(Records to use begins)
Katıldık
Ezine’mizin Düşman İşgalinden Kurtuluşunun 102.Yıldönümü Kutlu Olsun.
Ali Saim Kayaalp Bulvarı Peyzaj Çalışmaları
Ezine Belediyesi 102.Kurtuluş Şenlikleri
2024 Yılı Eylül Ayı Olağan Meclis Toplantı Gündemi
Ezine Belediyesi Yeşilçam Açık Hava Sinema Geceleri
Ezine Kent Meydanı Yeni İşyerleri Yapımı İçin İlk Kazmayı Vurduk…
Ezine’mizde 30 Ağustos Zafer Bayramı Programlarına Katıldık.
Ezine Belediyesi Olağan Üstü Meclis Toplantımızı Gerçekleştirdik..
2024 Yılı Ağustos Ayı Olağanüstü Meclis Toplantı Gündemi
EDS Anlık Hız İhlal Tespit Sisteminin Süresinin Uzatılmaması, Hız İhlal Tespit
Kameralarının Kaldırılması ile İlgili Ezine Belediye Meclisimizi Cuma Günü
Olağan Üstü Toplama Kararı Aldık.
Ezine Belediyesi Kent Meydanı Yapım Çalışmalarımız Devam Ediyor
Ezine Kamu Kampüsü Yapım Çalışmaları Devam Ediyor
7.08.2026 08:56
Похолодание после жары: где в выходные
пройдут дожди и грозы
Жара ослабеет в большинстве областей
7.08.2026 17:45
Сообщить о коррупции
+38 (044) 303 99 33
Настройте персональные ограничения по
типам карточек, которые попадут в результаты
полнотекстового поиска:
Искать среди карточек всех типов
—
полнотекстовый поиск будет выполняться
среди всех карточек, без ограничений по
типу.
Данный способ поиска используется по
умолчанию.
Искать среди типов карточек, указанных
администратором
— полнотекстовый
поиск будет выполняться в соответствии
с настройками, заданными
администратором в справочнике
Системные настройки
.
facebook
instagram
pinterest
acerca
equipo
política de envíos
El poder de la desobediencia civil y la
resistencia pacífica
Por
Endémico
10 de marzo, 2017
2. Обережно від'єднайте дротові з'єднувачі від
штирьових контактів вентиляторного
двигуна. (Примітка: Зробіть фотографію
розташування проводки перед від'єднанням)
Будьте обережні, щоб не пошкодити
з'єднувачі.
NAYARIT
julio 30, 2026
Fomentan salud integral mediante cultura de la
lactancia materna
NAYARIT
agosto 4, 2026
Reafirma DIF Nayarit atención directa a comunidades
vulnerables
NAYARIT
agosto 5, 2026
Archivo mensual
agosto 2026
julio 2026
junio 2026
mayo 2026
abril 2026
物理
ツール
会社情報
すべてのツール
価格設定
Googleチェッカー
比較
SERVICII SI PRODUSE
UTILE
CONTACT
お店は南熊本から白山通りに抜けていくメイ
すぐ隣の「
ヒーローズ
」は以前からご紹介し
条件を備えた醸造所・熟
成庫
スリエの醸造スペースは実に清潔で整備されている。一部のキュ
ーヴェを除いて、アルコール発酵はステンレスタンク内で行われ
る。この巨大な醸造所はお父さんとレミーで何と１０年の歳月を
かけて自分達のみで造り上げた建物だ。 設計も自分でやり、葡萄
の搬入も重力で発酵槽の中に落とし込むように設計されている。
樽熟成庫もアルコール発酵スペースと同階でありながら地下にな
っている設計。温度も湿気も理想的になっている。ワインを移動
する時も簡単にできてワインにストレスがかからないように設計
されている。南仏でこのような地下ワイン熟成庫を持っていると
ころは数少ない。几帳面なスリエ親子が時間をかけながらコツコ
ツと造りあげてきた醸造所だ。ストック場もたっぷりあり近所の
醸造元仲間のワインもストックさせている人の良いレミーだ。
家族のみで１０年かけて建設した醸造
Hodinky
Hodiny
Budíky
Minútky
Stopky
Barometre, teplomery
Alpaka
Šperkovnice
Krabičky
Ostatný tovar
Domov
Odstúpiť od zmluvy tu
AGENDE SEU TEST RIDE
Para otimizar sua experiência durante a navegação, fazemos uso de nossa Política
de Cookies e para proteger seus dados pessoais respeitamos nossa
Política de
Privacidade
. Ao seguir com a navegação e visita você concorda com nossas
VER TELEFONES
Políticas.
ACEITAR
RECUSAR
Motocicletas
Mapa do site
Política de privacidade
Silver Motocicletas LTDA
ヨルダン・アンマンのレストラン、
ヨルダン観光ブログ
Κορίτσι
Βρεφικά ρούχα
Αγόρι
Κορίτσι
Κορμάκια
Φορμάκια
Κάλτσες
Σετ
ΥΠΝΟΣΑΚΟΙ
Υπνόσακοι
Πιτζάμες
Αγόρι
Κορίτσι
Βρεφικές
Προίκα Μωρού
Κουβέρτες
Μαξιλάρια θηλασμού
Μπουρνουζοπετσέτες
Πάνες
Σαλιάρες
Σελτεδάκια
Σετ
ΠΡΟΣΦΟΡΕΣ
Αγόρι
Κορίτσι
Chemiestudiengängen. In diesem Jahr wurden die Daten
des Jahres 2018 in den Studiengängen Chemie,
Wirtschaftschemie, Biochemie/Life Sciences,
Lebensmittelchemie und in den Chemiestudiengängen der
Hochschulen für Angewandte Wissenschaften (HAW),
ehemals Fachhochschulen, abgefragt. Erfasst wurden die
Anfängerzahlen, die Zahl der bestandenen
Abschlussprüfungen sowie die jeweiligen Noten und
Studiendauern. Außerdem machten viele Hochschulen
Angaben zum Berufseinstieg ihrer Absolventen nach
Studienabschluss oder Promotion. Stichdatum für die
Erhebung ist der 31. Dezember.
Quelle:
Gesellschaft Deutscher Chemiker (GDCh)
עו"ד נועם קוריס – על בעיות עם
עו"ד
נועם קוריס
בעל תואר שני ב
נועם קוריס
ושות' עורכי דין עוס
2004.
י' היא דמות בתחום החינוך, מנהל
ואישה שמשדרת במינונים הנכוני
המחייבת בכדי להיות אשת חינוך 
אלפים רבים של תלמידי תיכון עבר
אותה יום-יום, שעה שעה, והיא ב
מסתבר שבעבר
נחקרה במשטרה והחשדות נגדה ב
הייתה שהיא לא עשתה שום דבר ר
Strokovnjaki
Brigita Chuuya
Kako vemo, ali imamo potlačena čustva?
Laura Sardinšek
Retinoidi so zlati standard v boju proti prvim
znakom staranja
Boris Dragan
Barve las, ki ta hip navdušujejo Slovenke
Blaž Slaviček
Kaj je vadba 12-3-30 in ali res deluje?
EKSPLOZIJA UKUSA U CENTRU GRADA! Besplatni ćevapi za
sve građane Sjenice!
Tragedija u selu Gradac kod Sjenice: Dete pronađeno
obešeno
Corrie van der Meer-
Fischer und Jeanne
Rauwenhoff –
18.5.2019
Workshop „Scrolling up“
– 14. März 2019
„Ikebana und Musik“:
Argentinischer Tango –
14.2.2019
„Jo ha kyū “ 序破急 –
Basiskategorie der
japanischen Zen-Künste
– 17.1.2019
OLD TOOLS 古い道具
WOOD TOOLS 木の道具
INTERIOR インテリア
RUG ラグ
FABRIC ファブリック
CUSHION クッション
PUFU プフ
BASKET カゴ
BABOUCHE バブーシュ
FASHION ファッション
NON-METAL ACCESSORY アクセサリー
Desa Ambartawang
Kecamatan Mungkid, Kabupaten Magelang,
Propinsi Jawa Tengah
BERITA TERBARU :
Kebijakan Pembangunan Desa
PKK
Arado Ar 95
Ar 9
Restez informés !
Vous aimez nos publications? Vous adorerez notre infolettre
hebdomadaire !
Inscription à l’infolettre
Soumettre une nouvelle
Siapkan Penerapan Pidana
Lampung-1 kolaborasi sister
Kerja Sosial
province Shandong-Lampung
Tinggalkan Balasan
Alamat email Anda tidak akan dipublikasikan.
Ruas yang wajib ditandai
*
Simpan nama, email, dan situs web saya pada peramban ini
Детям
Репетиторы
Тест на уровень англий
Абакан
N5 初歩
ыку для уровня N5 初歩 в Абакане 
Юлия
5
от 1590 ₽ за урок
(Records to use ends)
**Problem to solve:**
Select, from the listing, all lines that include the word "Belediyesi".

**Problem solution:**
Ezine Belediyesi 102.Kurtuluş Şenlikleri
Ezine Belediyesi Yeşilçam Açık Hava Sinema Geceleri
Ezine Belediyesi Olağan Üstü Meclis Toplantımızı Gerçekleştirdik..
Ezine Belediyesi Kent Meydanı Yapım Çalışmalarımız Devam Ediyor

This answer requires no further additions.